== Segment start ==

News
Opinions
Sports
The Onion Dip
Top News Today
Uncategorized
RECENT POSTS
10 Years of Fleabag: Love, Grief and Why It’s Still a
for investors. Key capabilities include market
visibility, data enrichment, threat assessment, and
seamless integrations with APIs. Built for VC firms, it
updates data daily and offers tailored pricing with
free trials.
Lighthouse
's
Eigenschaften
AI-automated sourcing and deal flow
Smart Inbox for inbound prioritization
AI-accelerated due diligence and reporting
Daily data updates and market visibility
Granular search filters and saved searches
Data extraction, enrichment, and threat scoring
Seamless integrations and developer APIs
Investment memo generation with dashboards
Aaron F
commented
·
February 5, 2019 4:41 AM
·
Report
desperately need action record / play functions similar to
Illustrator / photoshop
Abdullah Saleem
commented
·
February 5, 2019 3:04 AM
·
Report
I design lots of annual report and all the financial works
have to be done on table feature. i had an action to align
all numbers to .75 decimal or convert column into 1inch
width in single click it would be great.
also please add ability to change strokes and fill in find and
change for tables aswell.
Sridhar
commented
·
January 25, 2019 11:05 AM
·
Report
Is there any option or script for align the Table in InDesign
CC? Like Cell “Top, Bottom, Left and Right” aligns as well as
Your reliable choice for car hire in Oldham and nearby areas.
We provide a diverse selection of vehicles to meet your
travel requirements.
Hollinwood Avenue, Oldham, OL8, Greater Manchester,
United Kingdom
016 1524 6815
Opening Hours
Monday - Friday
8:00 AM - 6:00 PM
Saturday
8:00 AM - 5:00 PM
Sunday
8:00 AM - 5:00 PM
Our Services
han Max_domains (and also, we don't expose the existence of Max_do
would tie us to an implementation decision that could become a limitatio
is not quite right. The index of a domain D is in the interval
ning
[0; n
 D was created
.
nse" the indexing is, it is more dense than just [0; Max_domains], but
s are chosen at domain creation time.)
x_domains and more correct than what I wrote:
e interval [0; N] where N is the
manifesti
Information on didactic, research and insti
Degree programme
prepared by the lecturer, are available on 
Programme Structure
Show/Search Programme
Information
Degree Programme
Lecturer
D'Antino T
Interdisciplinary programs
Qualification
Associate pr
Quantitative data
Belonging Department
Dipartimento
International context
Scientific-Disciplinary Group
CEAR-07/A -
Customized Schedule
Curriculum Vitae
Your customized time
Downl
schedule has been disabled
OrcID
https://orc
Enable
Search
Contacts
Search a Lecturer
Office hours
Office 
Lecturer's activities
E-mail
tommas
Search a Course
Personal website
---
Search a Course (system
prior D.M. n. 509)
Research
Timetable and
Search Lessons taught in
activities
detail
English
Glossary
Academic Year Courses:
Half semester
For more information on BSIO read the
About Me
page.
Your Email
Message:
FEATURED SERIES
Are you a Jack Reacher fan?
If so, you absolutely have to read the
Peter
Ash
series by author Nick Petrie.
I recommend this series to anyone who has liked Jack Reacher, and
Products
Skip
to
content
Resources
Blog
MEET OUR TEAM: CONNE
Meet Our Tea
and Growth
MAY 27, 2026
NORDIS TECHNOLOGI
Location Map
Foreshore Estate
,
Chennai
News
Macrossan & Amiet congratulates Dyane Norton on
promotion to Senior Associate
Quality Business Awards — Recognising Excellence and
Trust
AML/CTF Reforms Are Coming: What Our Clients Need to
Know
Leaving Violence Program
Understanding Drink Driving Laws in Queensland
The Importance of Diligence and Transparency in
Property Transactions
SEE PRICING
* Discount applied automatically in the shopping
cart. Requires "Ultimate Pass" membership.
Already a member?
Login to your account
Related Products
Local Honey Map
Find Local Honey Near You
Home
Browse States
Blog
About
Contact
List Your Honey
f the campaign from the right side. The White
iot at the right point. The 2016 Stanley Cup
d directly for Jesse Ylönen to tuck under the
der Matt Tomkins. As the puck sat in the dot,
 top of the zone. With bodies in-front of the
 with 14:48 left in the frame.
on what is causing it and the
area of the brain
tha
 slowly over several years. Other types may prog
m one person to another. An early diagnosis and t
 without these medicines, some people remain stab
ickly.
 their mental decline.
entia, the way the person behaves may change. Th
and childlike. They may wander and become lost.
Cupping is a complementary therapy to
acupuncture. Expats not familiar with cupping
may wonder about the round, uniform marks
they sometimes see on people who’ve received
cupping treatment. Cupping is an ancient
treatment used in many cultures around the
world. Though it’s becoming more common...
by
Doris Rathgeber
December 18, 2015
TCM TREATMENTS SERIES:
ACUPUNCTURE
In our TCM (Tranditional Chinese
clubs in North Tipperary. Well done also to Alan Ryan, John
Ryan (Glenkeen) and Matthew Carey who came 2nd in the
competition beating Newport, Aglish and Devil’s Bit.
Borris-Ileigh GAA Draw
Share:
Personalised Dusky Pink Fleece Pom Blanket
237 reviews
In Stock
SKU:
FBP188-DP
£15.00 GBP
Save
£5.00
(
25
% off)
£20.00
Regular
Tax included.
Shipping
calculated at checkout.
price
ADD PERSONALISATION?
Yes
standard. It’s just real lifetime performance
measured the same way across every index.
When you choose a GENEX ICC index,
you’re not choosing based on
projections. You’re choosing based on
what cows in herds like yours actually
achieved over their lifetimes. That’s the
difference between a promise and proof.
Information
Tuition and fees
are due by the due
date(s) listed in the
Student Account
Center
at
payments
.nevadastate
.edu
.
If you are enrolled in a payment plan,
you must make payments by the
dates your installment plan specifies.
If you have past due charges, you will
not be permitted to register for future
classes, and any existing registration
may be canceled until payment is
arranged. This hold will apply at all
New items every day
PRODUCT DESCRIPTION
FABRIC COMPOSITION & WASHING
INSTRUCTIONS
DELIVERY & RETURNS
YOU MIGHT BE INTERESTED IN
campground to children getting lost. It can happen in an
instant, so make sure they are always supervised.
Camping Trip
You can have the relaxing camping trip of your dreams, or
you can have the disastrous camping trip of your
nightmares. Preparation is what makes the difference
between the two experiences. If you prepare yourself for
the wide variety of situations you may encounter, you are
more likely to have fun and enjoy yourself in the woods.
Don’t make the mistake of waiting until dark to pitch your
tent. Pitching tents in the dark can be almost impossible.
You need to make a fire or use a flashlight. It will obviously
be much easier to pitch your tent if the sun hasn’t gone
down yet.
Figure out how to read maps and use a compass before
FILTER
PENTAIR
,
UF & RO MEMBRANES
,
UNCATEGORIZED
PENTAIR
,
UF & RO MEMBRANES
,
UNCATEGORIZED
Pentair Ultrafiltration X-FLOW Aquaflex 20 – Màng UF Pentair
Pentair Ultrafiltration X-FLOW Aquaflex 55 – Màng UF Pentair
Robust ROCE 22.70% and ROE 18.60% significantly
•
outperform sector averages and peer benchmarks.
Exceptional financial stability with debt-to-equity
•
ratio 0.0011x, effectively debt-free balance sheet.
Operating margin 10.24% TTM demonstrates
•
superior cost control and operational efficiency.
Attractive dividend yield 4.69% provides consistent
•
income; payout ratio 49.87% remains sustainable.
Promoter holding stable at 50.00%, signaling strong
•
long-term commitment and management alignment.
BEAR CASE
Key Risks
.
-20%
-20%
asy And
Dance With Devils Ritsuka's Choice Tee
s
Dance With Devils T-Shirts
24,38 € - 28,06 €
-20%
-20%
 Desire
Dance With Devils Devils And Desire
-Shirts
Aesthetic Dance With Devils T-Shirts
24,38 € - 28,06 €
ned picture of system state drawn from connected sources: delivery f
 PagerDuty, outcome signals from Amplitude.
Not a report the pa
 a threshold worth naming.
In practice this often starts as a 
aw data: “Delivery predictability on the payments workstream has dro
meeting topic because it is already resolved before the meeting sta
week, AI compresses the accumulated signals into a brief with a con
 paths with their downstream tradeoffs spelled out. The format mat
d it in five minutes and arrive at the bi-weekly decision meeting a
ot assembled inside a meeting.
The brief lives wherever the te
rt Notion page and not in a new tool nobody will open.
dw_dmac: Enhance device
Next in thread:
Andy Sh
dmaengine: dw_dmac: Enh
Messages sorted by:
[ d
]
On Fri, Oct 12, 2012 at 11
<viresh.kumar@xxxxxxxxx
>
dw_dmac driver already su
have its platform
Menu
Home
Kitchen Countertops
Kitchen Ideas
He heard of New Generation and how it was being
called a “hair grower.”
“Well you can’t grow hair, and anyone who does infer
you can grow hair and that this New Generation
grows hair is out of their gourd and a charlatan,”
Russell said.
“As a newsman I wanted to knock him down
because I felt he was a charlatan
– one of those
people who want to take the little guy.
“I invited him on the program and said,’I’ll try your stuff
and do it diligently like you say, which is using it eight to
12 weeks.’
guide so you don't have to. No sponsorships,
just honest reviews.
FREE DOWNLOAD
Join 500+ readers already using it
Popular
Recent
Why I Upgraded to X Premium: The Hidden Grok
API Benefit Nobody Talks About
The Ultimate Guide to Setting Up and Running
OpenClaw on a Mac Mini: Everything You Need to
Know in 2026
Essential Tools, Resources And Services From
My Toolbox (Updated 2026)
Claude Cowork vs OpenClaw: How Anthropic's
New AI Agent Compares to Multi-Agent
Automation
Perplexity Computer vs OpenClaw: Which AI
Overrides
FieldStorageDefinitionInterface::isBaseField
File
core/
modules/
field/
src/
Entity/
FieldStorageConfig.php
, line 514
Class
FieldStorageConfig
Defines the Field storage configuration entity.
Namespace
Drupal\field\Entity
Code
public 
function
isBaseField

== Segment end ==

Look through the material above for the string "enrichment" and copy each line that has it.

_SOLUTION_
visibility, data enrichment, threat assessment, and
Data extraction, enrichment, and threat scoring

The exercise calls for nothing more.